‘Gobbling up fees’: New report reveals Australia’s best and worst performing super funds

Oct 23, 2022
Best and worst super fund's revealed. Source: Getty

The cats out of the bag, Australia’s worst-performing super funds have been named, as well as the top-performing funds providing the best returns.

Australian investment advisor Stockpot’s annual Fat Cat Funds Report assessed the performance and risk of over 500 of the nation’s super funds over five years.

Stockspot founder and CEO Chris Brycki said OnePath super fund took the cake for the worst-performing fund.

“In our research we’ve found that OnePath is the worst-performing super fund in Australia. Unfortunately, for people stuck in funds like OnePath and AMP, they’ve been paying much higher fees, and those fees have eaten away their returns,” Brycki said.

“Despite the importance of superannuation, the information provided by superannuation funds is often murky, complex, and tough to obtain.

“Collectively, these 500 funds have around $2 trillion in funds under management and cover more than 20 million superannuation member accounts.

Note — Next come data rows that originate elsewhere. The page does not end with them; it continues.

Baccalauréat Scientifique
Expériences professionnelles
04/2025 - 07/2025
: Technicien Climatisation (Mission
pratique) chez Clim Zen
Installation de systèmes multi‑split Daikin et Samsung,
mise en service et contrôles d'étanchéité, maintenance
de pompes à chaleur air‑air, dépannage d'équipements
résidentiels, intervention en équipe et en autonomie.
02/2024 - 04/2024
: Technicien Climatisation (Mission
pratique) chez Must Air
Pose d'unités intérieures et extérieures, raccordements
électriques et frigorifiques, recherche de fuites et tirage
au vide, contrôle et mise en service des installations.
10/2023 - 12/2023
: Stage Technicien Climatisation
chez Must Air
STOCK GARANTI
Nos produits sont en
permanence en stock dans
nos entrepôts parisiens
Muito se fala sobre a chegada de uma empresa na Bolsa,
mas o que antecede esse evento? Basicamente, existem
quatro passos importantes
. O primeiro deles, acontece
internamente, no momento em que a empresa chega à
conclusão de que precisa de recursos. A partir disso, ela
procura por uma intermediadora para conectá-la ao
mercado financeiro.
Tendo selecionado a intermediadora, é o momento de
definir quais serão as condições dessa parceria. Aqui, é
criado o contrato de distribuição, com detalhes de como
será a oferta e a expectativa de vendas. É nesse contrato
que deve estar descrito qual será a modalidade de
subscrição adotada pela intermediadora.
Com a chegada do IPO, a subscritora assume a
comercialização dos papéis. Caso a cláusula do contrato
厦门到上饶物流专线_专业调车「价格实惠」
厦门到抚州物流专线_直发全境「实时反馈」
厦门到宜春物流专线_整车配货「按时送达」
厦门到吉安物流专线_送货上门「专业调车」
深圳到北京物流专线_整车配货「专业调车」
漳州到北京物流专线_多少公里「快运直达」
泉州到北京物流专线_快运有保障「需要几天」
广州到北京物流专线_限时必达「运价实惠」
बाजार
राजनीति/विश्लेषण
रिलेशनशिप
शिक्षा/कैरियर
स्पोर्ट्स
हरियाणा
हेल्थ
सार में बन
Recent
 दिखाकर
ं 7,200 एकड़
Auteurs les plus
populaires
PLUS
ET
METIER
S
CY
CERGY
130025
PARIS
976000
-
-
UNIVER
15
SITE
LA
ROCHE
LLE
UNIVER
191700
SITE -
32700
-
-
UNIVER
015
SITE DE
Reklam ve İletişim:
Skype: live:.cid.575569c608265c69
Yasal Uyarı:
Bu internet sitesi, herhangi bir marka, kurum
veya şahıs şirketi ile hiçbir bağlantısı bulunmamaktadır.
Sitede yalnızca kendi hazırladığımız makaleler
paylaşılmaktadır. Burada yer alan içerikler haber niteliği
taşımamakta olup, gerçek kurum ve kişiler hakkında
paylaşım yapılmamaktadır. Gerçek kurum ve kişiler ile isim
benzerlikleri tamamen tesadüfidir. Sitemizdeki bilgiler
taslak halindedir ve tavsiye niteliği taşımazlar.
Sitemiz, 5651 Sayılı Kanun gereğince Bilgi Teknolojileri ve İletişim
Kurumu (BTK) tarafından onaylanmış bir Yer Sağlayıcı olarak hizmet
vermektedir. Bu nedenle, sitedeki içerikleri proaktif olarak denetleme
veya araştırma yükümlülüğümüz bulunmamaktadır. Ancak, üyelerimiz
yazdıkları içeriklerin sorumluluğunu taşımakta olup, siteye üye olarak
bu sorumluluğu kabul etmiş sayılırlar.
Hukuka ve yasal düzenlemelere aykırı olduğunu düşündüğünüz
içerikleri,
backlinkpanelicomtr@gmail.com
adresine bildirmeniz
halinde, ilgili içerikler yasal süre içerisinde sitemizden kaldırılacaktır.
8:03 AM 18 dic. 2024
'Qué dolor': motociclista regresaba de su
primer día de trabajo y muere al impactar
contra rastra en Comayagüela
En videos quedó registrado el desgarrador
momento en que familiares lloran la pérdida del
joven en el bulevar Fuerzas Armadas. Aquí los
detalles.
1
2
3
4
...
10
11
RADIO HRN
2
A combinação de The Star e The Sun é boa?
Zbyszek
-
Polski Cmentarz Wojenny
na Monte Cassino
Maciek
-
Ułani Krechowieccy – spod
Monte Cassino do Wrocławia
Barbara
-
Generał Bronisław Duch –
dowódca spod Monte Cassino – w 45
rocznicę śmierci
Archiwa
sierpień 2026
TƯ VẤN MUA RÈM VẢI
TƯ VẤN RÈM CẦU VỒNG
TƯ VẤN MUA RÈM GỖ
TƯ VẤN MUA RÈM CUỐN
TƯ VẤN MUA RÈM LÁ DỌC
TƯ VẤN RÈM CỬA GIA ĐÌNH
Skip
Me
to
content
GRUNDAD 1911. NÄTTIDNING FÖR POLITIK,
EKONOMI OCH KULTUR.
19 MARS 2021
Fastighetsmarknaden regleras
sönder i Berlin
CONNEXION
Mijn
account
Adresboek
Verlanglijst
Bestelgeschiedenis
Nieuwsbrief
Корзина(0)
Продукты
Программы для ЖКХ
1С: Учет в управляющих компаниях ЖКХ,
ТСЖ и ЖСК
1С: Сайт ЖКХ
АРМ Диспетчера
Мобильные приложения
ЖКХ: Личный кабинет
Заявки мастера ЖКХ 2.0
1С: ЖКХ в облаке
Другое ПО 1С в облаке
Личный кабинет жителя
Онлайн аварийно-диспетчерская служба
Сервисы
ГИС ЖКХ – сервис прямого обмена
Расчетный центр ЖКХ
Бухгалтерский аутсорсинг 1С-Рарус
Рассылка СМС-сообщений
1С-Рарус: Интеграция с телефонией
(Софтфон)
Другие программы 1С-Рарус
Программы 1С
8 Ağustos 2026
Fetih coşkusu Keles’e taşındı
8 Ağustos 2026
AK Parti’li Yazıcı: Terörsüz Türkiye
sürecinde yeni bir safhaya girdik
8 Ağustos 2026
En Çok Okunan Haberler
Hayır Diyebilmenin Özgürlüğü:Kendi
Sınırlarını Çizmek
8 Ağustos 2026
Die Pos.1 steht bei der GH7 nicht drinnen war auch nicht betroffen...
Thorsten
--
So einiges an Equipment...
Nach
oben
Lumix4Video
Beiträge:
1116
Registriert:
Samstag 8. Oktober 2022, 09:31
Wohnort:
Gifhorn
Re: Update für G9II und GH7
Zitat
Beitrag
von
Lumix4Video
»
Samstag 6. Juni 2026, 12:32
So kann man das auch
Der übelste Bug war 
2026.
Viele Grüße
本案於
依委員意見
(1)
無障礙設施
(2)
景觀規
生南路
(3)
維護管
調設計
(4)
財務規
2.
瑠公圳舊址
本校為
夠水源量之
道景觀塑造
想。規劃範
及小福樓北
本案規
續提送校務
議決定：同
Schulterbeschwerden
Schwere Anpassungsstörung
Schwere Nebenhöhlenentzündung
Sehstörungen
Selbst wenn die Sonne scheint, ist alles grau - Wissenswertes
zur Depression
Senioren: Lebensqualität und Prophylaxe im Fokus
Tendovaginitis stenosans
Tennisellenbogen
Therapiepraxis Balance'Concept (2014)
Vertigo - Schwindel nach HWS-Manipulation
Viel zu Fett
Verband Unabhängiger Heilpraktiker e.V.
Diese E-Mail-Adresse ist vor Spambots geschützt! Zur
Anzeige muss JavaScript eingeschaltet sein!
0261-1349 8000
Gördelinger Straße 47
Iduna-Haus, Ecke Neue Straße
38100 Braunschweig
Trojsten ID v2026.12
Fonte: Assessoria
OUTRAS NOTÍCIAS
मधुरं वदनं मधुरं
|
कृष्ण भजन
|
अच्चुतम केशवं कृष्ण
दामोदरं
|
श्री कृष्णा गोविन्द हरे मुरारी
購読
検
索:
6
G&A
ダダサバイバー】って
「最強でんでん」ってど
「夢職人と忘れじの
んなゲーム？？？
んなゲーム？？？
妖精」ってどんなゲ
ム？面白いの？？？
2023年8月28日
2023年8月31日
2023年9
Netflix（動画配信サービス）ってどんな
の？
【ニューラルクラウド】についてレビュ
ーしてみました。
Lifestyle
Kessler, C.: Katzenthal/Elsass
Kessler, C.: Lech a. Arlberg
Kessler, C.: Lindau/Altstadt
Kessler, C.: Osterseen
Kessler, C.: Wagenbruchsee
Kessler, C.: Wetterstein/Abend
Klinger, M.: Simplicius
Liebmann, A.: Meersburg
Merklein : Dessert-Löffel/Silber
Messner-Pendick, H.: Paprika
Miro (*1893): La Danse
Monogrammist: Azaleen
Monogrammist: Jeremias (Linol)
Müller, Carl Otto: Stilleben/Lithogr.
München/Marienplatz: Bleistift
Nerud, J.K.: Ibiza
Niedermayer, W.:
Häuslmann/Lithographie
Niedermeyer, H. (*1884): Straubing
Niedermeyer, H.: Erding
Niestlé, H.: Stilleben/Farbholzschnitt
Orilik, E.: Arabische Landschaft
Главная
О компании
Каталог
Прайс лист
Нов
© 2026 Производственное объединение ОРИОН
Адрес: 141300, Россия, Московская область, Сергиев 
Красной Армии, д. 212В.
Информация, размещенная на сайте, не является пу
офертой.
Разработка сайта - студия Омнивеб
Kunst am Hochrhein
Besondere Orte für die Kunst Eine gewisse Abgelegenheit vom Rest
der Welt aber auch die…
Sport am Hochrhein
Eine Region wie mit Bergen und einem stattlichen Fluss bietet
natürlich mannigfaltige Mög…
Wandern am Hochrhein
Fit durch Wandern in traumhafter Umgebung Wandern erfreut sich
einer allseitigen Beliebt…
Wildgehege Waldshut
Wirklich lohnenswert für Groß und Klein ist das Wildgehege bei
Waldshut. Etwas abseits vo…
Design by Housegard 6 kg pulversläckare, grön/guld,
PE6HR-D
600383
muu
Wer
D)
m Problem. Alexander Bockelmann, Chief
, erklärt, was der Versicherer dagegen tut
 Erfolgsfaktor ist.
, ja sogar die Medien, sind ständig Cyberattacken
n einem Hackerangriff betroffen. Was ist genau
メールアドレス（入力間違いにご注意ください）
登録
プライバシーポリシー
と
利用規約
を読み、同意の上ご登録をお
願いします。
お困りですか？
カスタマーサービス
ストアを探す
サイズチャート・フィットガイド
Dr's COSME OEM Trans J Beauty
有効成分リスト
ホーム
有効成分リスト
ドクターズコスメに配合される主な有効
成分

As well as OnePath, the report named Colonial First State, AMP and ClearView as among the worst-performing super funds.

Qantas Super, UniSuper, HESTA, AustralianSuper and IOOF were named as the best-performing funds.

The report also found that sticking to a low-fee super fund can provide an extra return of $245,000 for retirement.

Director of Retirement Essentials, Jeremy Duffield said “retirees just can’t afford to miss out on any benefits” due to more time being spent in retirement and no back pay being offered on the Age Pension.

“That’s why we think it’s so important for super funds to offer help and education about the Age Pension while keeping member needs front of mind,” he said.

Stockspots report’s information comes as the Association of Super Funds of Australia (ASFA) found in its June 2022 quarter Retirement Standard figures that couples aged around 65 must spend $66,725 per year to enjoy a comfortable retirement and $47,383 per year for singles.

These figures indicate a jump of 2.0 per cent for couples and 1.9 per cent rise for singles from the previous quarter.

As well as the rising cost of living, ASFA Deputy CEO, Glen McCrea pointed to the “ever increasing health costs” that retirees are faced with as a major contributor to the increased cost of retirement.

“While there is considerable subsidisation of health costs and benefits being paid from private health insurance, out of pocket expenses remain substantial for items such as dental treatment, optical expenses, and gap payments for procedures in hospitals,” McCrea said.

“Private health insurance premiums rose on average by 2.7 % from 1 April with some major insurers increasing premiums by more than 3%.

“However, other insurers have postponed premium increases until later in the year.”